About 8% of congressmen and congresswomen had student loan debt in 2013. To put that in perspective, a Pew Research Center analysis of 2010 Federal Reserve data (the most recent available) said 19% of American households have student loan debt. The share of student loan borrowers among Congress may be smaller, but their debt load is much larger than the national average. According to the Center for Responsive Politics, student loan debt among the 47 members who had it in 2013 averaged $68,500, though the national average for the class of 2013 was $28,400, according to the Project on Student Debt. A note on that distinction: The Project on Student Debt figures are for individual borrowers, while some members of Congress reported student loans for other family members.

The Center for Responsive Politics figures are based on financial disclosure forms the legislators filed in May 2014, but the figures aren’t precise — they’re estimates of loans they borrowed either for themselves, their spouses or their children (of the 62 loans disclosed, seven were named for children and 15 for spouses). Six legislators (all House members) owed between $100,000 and $250,000 in outstanding student loan debt in 2013.

Rep. James Bridenstine (R-Okla.)

Bridenstine, 39, was elected in 2012 to represent Oklahoma’s 1st District, which includes Tulsa. He graduated from Rice University with three majors and earned an MBA from Cornell University. He spent nine years of active duty with the Navy.

Rep. John Carter (R-Texas)

Carter, 73, has represented Texas’s 31st District since 2003. Before that, he was appointed judge of the 277th District Court of Williamson County, a post to which he was re-elected four times. He graduated from Texas Tech University 1964 and the University of Texas School of Law in 1969.

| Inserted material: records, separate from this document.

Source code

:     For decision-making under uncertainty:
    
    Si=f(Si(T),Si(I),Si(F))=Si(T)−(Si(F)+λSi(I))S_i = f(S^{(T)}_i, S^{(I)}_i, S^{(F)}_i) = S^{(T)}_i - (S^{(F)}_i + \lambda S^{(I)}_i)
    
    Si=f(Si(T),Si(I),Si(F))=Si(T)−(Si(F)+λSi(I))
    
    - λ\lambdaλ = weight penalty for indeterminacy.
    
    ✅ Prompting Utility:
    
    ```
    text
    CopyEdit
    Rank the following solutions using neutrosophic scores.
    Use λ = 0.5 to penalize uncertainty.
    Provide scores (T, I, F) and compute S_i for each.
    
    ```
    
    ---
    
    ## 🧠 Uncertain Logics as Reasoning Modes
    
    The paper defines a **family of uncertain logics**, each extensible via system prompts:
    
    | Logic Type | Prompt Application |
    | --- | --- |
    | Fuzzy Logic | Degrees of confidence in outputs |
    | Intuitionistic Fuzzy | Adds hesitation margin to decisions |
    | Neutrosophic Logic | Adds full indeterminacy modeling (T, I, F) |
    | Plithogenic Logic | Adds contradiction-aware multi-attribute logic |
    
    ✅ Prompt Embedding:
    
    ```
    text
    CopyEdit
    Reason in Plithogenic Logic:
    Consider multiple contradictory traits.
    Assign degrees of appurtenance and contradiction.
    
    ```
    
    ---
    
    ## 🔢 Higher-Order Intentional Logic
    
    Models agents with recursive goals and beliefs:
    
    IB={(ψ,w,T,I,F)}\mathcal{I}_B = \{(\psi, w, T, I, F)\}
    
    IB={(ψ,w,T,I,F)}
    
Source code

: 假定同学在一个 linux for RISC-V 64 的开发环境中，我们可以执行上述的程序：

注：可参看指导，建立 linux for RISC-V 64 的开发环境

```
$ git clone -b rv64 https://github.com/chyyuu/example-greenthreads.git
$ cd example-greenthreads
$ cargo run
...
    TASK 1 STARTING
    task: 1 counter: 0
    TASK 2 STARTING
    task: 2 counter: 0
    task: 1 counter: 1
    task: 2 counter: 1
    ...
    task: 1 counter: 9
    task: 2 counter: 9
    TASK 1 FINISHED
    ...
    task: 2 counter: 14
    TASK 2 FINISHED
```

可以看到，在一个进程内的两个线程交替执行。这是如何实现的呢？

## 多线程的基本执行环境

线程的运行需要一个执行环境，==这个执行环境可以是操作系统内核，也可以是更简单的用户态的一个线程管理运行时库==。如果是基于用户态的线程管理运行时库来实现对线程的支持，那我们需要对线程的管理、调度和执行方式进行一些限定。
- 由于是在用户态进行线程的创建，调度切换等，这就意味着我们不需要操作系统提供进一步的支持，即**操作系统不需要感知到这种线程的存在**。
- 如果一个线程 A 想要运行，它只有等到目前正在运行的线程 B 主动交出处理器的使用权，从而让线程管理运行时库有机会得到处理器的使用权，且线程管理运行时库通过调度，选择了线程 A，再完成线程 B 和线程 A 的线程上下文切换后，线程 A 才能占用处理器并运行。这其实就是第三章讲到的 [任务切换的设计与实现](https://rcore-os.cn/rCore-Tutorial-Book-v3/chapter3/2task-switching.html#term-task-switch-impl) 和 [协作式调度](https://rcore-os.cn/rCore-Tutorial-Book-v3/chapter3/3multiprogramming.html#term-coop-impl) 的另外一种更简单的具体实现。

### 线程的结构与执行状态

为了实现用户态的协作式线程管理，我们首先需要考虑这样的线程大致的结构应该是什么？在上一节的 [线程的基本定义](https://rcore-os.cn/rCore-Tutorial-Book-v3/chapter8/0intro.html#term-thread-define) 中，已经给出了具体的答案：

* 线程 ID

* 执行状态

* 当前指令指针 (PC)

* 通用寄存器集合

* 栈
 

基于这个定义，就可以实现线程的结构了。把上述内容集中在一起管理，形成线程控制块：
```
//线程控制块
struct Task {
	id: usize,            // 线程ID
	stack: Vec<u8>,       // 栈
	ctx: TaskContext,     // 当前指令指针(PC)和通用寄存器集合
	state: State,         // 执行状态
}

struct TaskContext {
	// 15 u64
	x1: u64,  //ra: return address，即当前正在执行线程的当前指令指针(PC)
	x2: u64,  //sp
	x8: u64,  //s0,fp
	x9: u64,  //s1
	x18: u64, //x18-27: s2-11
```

Rep. John Conyers (D-Mich.)

Conyers, 85, reported a negative net worth of $187,501. His form indicated the student loan debt was his wife’s, according to the Center for Responsive Politics.

Rep. Grace Meng (D-N.Y.)

Meng’s office told the Center for Responsive Politics that the student loan was for her husband to attend dental school. Meng, 39, was elected in 2012 and represents New York’s 6th District (in the Queens borough of New York City), and she has a law degree from the University of Michigan.

Rep. Tom Rooney (R-Fla.)

Rooney, 44, is the 59th-wealthiest member of Congress, with a reported net worth of $18.7 million. He has a B.A. in English literature from Washington & Jefferson College, an M.A. in political science from the University of Florida and a J.D. from the University of Miami.

Rep. Raul Ruiz (D-Calif.)

When Ruiz, 42, was elected in 2012, he reported having between $115,000 and $300,000 of outstanding student loan debt, according to the Center for Responsive Politics. The center said his disclosure filing indicates he’s made “significant progress” on the debt, which he likely incurred in the course of earning four degrees, three of them from Harvard. He went to undergrad at UCLA and has a medical degree, master’s of public policy and a master’s of public health from Harvard.

These high levels of debt appear to come from expensive, advanced educations, which is not the nationwide norm.

On the note of national averages, the fact that legislators are generally much wealthier than other Americans is not an insignificant aspect of these high debt loads. The median net worth of members of Congress in 2013 was nearly $1.03 million  — 18 times the median net worth of the typical American household ($56,355).